▶ **What is required**
Retype, word for word, the lines from the first line of the entries through the line that holds "ring dip: (444, 791)"; leave out the pictures.

▶ **Given entries**

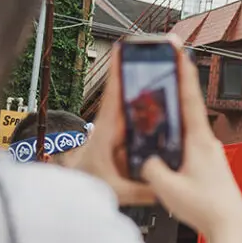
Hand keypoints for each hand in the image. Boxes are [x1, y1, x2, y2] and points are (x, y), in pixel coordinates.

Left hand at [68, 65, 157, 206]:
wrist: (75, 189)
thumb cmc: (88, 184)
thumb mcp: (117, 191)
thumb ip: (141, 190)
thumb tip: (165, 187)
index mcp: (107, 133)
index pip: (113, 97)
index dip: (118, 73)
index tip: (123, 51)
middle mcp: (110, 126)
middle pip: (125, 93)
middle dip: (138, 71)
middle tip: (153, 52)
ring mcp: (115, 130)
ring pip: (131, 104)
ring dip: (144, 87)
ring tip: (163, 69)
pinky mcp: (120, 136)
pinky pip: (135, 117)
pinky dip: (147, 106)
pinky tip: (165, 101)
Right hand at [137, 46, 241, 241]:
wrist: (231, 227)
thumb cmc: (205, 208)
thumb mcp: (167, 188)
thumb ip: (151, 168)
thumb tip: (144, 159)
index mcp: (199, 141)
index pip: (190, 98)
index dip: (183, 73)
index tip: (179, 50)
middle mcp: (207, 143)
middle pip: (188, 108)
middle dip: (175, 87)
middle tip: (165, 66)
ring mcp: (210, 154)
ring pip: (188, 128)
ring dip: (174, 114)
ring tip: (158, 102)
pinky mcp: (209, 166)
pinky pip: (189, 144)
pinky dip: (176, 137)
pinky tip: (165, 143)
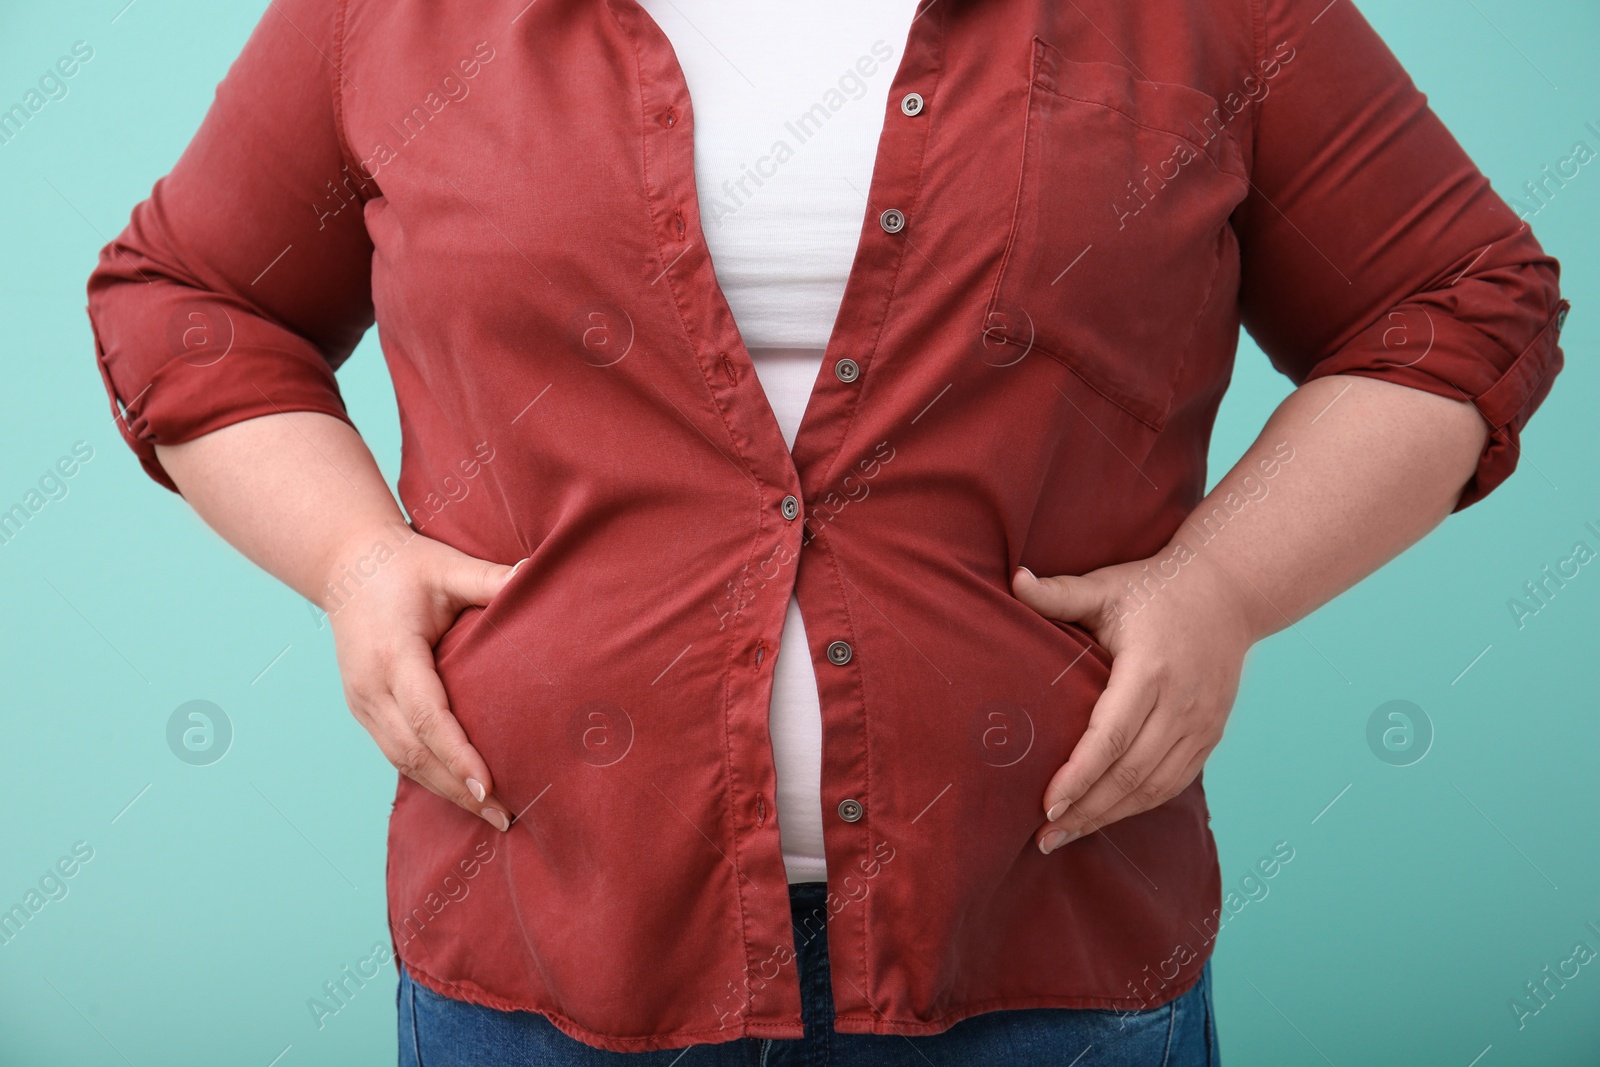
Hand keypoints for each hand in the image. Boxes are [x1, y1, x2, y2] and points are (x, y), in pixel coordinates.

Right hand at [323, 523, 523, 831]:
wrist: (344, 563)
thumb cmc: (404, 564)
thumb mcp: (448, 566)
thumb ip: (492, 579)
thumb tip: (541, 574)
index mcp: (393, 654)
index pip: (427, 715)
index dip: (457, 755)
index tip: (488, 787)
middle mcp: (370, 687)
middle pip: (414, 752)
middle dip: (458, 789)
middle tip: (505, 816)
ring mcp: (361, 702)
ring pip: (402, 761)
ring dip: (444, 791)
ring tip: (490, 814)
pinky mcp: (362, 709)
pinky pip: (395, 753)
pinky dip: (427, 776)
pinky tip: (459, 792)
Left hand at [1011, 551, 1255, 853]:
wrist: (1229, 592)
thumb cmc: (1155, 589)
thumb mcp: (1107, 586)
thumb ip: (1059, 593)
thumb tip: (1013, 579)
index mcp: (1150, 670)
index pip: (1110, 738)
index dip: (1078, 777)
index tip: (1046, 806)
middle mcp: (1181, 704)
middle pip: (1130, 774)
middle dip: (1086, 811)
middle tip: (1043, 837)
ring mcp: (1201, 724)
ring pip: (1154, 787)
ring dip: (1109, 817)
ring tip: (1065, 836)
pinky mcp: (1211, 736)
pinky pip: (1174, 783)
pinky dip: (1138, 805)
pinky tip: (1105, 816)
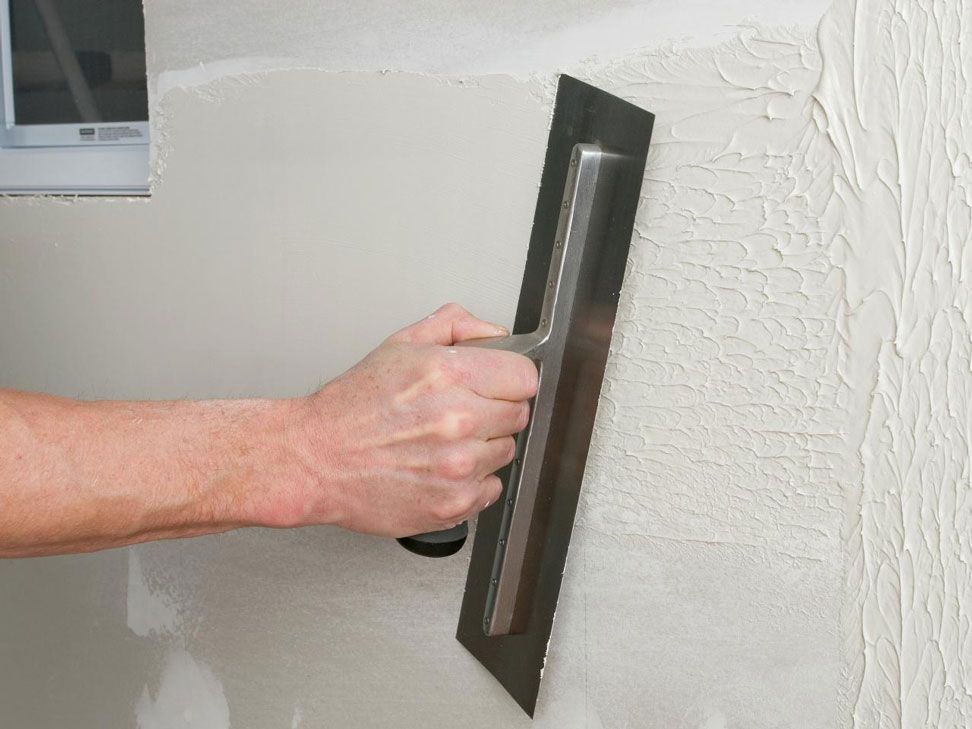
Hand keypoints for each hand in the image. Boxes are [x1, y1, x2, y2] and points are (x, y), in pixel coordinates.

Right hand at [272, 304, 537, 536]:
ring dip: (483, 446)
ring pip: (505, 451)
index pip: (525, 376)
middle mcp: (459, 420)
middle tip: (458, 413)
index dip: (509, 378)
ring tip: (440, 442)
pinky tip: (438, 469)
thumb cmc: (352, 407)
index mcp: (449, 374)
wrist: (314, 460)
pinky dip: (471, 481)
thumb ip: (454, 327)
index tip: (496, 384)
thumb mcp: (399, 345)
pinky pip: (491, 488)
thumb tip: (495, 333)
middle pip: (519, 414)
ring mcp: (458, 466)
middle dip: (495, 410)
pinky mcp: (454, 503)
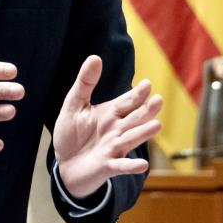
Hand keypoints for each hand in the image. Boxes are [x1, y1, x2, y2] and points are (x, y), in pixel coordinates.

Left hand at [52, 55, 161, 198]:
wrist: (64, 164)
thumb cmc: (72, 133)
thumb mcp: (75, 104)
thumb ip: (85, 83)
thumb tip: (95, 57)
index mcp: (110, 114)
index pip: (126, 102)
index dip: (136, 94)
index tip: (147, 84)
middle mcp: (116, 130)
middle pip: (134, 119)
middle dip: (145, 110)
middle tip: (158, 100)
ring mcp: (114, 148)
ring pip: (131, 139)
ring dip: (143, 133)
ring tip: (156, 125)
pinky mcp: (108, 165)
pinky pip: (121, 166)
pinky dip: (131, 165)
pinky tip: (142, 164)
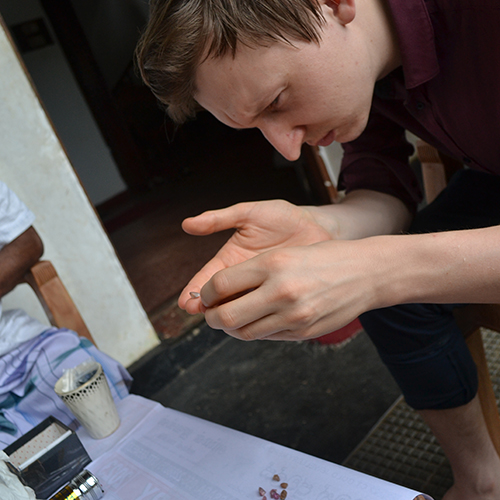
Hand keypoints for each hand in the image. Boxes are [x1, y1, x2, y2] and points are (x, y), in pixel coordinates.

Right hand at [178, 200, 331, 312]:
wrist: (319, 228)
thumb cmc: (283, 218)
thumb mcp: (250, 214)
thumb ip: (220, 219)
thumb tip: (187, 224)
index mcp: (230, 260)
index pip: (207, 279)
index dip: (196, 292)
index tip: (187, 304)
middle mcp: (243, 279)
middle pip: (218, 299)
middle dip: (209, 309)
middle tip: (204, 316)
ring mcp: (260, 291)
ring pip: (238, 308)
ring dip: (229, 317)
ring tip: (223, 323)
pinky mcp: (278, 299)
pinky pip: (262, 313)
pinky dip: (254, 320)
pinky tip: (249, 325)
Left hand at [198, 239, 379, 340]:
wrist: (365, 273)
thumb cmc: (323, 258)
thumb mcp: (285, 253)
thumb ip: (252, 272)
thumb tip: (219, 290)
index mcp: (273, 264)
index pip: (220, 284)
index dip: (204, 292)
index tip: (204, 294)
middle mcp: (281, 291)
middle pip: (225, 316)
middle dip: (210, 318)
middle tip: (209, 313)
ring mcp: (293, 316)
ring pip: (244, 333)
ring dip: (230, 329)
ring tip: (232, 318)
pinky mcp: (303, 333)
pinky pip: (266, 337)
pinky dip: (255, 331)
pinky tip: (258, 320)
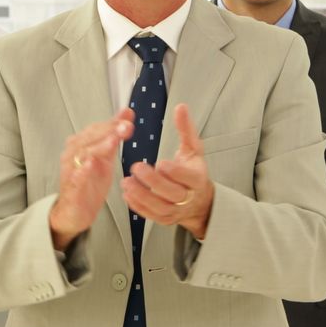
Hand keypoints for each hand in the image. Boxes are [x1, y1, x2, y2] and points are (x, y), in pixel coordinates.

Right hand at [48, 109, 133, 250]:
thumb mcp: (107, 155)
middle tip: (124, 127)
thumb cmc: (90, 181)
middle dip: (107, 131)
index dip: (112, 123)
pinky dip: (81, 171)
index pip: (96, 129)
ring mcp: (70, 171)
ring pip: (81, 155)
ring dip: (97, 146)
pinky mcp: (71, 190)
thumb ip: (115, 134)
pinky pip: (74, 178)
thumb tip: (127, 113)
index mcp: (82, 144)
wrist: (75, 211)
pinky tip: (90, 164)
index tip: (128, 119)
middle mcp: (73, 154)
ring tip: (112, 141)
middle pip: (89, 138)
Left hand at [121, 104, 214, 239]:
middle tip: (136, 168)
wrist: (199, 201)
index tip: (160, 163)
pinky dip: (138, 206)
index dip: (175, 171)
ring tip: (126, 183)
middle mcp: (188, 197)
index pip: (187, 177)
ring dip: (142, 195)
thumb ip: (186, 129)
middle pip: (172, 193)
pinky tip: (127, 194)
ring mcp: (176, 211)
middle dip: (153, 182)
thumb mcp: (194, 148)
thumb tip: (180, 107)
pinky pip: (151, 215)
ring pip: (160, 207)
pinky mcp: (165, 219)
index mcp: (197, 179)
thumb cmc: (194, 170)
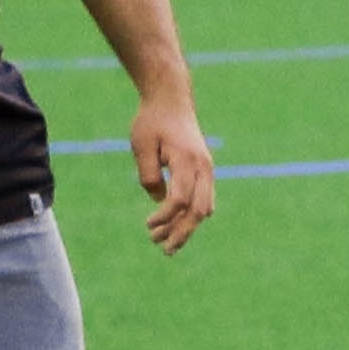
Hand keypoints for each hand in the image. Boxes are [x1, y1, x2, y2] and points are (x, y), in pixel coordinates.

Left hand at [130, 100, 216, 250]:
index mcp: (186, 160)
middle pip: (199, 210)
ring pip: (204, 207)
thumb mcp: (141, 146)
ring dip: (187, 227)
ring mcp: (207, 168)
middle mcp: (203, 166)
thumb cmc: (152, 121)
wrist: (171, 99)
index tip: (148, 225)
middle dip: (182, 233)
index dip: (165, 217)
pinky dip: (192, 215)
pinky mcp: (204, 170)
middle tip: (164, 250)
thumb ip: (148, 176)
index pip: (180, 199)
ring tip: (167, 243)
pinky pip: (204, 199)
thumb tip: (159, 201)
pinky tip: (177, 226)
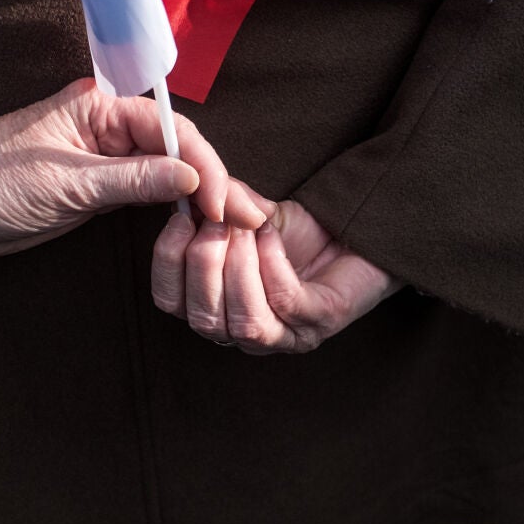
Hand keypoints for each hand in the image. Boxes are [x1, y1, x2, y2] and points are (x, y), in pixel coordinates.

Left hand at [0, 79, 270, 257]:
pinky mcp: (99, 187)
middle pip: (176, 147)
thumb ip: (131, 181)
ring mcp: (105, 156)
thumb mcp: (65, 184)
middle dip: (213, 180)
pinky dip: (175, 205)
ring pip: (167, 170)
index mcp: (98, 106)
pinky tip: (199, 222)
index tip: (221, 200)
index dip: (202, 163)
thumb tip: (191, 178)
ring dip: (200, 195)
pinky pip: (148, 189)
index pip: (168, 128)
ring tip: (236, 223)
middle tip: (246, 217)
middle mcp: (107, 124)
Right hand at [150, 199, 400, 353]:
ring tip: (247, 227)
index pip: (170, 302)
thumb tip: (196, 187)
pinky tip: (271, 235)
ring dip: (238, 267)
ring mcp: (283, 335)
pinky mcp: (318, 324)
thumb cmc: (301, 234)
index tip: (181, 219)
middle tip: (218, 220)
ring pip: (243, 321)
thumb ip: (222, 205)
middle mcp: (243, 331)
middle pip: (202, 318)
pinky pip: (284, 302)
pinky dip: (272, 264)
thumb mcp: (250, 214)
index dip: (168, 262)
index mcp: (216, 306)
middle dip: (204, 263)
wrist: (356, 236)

▶ **Task response**
Hand keypoints for each hand in the image. Boxes are [x1, y1, x2, y2] and points are (x, y), in pixel coordinates.

Left hand at [68, 65, 157, 206]:
wrist: (75, 189)
thumb cmc: (88, 184)
thumb mcp: (117, 191)
thumb ip: (141, 190)
thumb tip: (165, 187)
index mcp: (107, 133)
index pip: (113, 97)
index dip: (118, 73)
index tip: (123, 51)
middle mcp: (110, 126)
middle pip: (125, 93)
middle dip: (138, 71)
middle tip: (153, 52)
ring mcp: (115, 130)
ring pip: (131, 104)
ring dip: (144, 87)
ring tip: (163, 69)
pinky mcp: (120, 136)
pinky pip: (135, 117)
pinky dip: (147, 106)
pinky tip: (165, 101)
Right hand at [137, 46, 241, 241]:
wrist: (231, 227)
thumb cmc: (205, 208)
thumb mcp: (167, 188)
thumb ip: (151, 168)
thumb tip: (144, 159)
index mcp: (199, 141)
index pip: (190, 98)
index dip: (183, 73)
index tip: (179, 50)
middle mcp: (207, 143)
middle pip: (188, 108)
middle dip: (175, 87)
middle tip: (165, 66)
ring mcp: (210, 154)
ring pip: (188, 128)
ring dip: (174, 114)
ring tip: (158, 102)
pinky mcp: (209, 166)
pinky pip: (189, 144)
pinky dip: (176, 137)
pinky tip: (165, 143)
Hand keypoints for each hand in the image. Boxes are [x1, y1, x2, y2] and points are (x, y), in pixel coordinates.

Right hand at [323, 523, 523, 831]:
wrist: (344, 563)
thumb cmc: (404, 564)
thumb mcp: (448, 566)
thumb ip: (492, 579)
thumb tip: (541, 574)
index mcp: (393, 654)
index pip: (427, 715)
index dip: (457, 755)
index tip: (488, 787)
middle mcp: (370, 687)
middle pip: (414, 752)
middle dip: (458, 789)
middle tip: (505, 816)
ring mcp: (361, 702)
ring pip: (402, 761)
ring dip: (444, 791)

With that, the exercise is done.